When two horses carrying the cream gene are mated, golden foals result 50% of the time. About a quarter of the matings are expected to result in ordinary chestnuts, bays, or blacks. The remaining 25% of foals present an odd picture to the eye, though. Neither golden nor in basic colors, these foals arrive with pale coats, sky blue eyes, and pink skins. These are the double dilute foals that will, when mature, produce golden babies most of the time. Two cream genes on a red base coat results in cremellos. Two cream genes on a bay base coat results in perlinos. The two are often difficult to distinguish, as the double cream gene reduces black to a pale, rusty color. Cremello on red always results in palomino. With bay or black in the mating, however, smokey black can result unless a bay parent  carries a pair of agouti genes, or the cream parent is double agouti. Smokey cream is a rare, but viable, possibilty as well when crossing two dilutes, one with the E-gene.

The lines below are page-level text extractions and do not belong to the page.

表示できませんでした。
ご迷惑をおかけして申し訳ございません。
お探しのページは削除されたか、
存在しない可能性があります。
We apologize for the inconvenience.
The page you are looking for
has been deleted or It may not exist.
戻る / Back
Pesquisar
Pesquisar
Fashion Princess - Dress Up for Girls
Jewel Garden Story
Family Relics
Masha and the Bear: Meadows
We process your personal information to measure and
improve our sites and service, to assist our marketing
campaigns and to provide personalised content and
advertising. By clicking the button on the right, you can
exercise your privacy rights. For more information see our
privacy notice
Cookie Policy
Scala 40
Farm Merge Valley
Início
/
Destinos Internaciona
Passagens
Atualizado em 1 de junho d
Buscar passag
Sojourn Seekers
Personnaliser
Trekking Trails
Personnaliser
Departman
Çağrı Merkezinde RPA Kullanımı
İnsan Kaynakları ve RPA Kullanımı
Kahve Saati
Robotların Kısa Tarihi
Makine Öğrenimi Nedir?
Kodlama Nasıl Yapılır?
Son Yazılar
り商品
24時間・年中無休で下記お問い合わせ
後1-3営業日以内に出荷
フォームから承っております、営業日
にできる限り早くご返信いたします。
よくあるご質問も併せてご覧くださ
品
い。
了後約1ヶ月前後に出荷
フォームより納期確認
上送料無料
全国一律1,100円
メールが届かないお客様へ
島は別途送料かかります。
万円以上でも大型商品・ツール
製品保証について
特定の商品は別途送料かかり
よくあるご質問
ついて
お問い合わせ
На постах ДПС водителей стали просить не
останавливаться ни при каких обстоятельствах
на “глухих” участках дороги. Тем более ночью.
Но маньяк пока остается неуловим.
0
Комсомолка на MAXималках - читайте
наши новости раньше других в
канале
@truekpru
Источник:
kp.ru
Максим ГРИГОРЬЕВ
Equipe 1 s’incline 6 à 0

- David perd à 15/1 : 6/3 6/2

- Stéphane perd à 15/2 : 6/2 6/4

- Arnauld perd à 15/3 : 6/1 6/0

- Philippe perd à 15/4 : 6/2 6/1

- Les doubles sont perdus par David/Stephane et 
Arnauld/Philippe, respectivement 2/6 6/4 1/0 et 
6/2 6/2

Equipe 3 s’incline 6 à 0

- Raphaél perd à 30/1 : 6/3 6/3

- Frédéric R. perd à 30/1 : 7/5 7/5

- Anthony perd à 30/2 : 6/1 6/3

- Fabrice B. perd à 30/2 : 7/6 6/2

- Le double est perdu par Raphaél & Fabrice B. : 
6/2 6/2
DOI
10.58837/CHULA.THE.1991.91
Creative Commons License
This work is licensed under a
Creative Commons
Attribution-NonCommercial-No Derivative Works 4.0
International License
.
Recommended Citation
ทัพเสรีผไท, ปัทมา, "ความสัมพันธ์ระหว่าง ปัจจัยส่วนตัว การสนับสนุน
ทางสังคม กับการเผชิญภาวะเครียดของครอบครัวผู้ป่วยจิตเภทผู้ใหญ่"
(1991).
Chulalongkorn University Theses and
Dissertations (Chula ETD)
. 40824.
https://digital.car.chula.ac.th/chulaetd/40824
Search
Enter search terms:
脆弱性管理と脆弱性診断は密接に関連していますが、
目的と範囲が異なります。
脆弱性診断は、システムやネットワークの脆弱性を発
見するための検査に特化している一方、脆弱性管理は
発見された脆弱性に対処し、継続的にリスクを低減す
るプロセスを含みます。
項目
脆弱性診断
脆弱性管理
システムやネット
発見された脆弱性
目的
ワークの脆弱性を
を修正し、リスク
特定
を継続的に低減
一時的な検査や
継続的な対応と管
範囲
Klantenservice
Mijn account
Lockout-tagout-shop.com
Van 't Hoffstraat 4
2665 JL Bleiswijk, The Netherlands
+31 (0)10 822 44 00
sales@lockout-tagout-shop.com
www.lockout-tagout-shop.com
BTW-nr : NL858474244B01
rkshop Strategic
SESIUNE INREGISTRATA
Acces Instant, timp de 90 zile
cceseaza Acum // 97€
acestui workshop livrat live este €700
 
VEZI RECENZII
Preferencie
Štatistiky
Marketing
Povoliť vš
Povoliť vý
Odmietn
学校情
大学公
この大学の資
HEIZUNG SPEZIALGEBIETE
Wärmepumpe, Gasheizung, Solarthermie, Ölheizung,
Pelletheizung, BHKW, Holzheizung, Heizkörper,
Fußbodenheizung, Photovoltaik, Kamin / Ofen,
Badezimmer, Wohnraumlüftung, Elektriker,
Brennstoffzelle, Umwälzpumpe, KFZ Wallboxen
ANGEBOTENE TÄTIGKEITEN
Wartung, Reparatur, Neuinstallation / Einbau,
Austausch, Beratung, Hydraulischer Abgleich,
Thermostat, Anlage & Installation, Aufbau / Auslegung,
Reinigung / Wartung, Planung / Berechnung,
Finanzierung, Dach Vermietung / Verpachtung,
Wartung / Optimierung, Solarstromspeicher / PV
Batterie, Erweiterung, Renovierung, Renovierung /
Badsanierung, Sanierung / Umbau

Palominos, buckskins, and smokey blacks require one parent that carries the cream gene. An unbroken line of palomino and "yellow" horses should march across a pedigree back to the foundations of the TWHBAA. Cream dilute horses do not "crop out of nowhere" from a line of sorrel, bay, black, roan, or grey horses.

FOAL POSSIBILITIES

cream X chestnut/ sorrel -- palomino, chestnut/sorrel

cream X bay --- buckskin, palomino, smokey black (looks black, but has a cream gene to pass along),chestnut, bay, black

cream X black --- same as above, but with fewer chances of getting a buckskin or palomino foal

cream X grey --- same as cream on sorrel or cream on bay or black, but 50% probably of getting a grey overlay of the above possibilities

cream X roan --- same as cream X grey

cream X palomino --- palomino, cremello

cream X buckskin --- palomino, buckskin, cremello, perlino. smokey black, smokey cream

cream X smokey black --- palomino, smokey black, cremello, smokey cream. If the cream-only parent carries one agouti gene, buckskin and perlino are also possible. If the cream-only parent has two agouti genes, there will be no smokey black nor smokey cream foals.